## Brief
In the records from the line with "a compass, and" to the end, swap "screen reader" for "text-to-speech tool" and keep everything else the same. Leave the pictures out.

## Input
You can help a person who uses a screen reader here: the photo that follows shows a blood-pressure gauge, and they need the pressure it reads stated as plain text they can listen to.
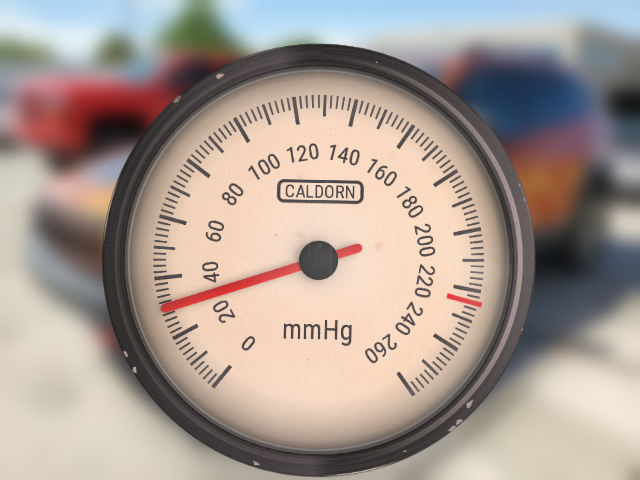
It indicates 30 mmHg
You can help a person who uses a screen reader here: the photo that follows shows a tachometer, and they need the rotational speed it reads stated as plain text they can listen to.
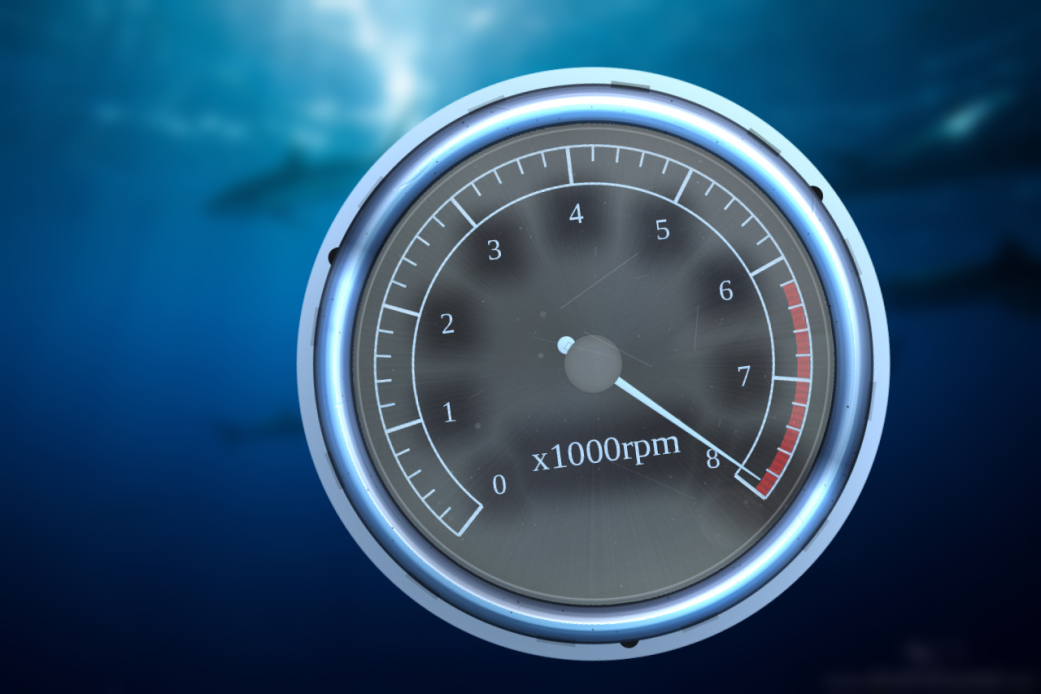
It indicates 7900 rpm
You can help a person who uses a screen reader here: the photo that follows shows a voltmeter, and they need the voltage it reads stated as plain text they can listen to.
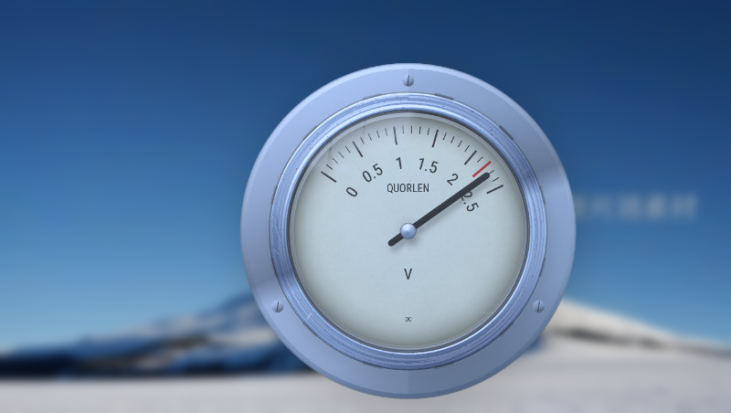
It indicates 2.3 V
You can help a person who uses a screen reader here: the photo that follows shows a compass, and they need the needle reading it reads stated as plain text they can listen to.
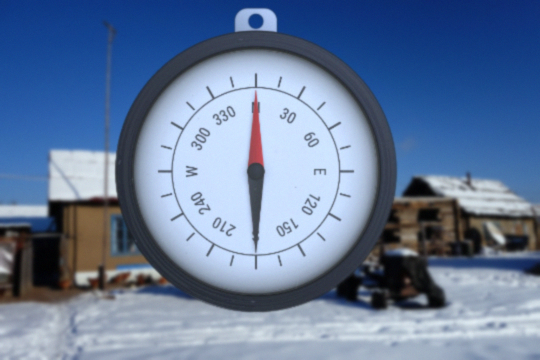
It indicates 0 °
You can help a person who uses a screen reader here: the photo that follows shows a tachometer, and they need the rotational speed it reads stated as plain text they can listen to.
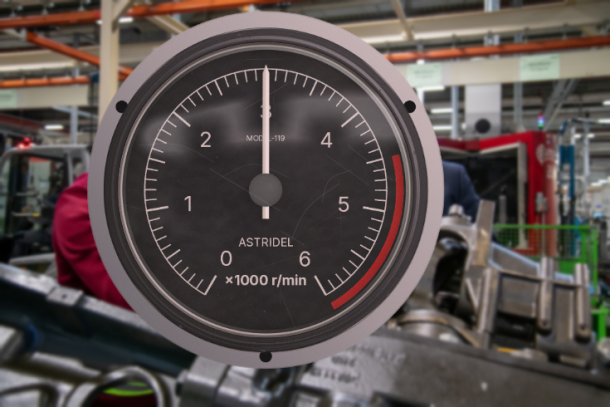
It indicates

## Output of the task
You can help a person who uses a text-to-speech tool here: the photo that follows shows a compass, and they need the needle reading it reads stated as plain text they can listen to.
It indicates 0 °
You can help a person who uses a text-to-speech tool here: the photo that follows shows a tachometer, and they need the rotational speed it reads stated as plain text they can listen to.
It indicates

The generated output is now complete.